- Abbreviation: ChDRP
- Chairman: Lech Wałęsa
- Founders: Lech Wałęsa
- Founded: 1997, 2004
- Dissolved: 2003, 2023
- Headquarters: Warsaw
- Ideology: Christian democracy;
- Political position: Centre^{[citation needed]}

= Christian Democracy of the Third Polish Republic =

Polish political party

The Christian Democracy of the Third Polish Republic (Polish: Chrześcijańska Demokracja III Rzeczypospolitej Polskiej, ChD III RP or ChDRP) was a Polish political party created in 1997 by former Solidarity leader and Polish president Lech Wałęsa. He stood as the party's candidate in the 2000 presidential election but received only 1% of the vote. It never gained substantial support.

==History==
The former president announced the establishment of the new formation in the autumn of 1997, before the parliamentary election, in which he supported the Solidarity Electoral Action. In theory, it was to become the first Polish mass Christian Democrats, the lack of which – and in a country as Catholic as Poland – was pointed out by politicians. Lech Wałęsa's new party, built at the institute bearing his name, did not gain any significance on the political scene.

The ChDRP was registered by the court on 2 December 1997, and its first congress, at which the party's national leadership was elected, took place in September 1998. Initially, a group of about 10 AWS parliamentarians joined the party, including Stanisław Iwanicki (the party's deputy chairman), Jerzy Gwiżdż, Marek Kolasiński, Jan Oraniec, Konstanty Miodowicz, Władysław Skrzypek, Bernard Szweda and others (mainly associated with the Solidarity in the Elections movement). Gradually, most of them left the party for other groups (RS AWS, SKL, transformed into the SwW party). The Christian Democrats' authorities also included Marek Gumowski (board chairman), Marek Karpiński (spokesperson) and Elżbieta Hibner. The party ran in the local elections in 1998.

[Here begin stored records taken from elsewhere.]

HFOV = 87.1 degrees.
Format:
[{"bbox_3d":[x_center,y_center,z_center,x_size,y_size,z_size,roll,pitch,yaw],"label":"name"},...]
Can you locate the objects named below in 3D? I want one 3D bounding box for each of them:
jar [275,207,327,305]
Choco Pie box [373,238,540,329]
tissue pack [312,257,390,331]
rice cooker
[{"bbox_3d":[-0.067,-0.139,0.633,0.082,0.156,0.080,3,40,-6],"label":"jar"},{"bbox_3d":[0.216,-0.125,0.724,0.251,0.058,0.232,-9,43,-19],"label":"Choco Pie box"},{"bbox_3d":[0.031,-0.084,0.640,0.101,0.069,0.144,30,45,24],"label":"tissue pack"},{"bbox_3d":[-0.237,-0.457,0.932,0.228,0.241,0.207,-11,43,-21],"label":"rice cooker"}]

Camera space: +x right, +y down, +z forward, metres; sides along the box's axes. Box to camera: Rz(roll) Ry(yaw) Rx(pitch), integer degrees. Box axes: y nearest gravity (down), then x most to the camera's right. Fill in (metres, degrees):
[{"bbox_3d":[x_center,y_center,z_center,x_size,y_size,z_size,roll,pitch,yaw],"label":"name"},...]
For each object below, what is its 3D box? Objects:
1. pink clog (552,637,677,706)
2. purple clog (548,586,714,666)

In October 2000, Lech Wałęsa ran in the presidential election, receiving 1.01% of the votes (7th place out of 12 candidates), after which he resigned from the position of the party's chairman, receiving the title of honorary chairman.

In 2001, ChDRP signed an agreement with the Janusz Tomaszewski Civic Forum to run jointly in the parliamentary election of the same year under the name Civic Forum Christian Democracy. This committee did not register electoral lists for the Sejm, and only put forward a few candidates for the Senate, none of whom received a mandate. ChDRP returned to activity under its own banner, ceasing any major activity. In the elections, several party members ran for the Sejm on the Civic Platform lists, and a few were also on the AWSP and ARS lists. None of them received a mandate.

Christian Democracy of the Third Polish Republic was removed from the register of political parties (where it was entered under number 3) in the spring of 2003 due to the lack of financial reports for previous years. On 12 May 2004 it was re-registered (under number 176; at the request of Lech Wałęsa, Gniewomir Rokosz-Kuczyński and Piotr Dwornicki). In the elections to the European Parliament the following month, ChDRP activists Gniewomir Rokosz-Kuczyński, Wojciech Żebrowski and Piotr Dwornicki ran from the lists of the National Electoral Committee of Voters (led by Maciej Płażyński), which did not receive any seats. The party's activity then ceased.

In later years, some of the ChDRP circles became closer to the Right of the Republic. Gniewomir Rokosz-Kuczyński, who remained one of the group's leaders, was also the district representative of Marek Jurek's party in Kraków. In the 2011 parliamentary elections, Bogumiła Zwolińska from ChDRP ran for the Sejm from the Right's list near Kraków.

The party became active in 2015. It registered a committee for the 2015 Polish parliamentary election, but ultimately did not run. However, it supported three candidates for the Senate (Jarosław Lasecki from PO and Anna Maria Anders and Konstanty Radziwiłł, who ran for PiS). On 10 November 2015, Lech Wałęsa announced the reactivation of ChDRP at a conference in the office of the European Solidarity Centre. He appointed Piotr Dwornicki and Adam Zalewski (who were also appointed vice-chairmen) and Adam Domiński (who was also appointed spokesman) as plenipotentiaries for the reactivation of the party. However, the party did not resume wider activity. In 2022, the party submitted a financial report to the National Electoral Commission after the required deadline set out in the Act on Political Parties. In 2023, ChDRP was deregistered from the register of political parties again.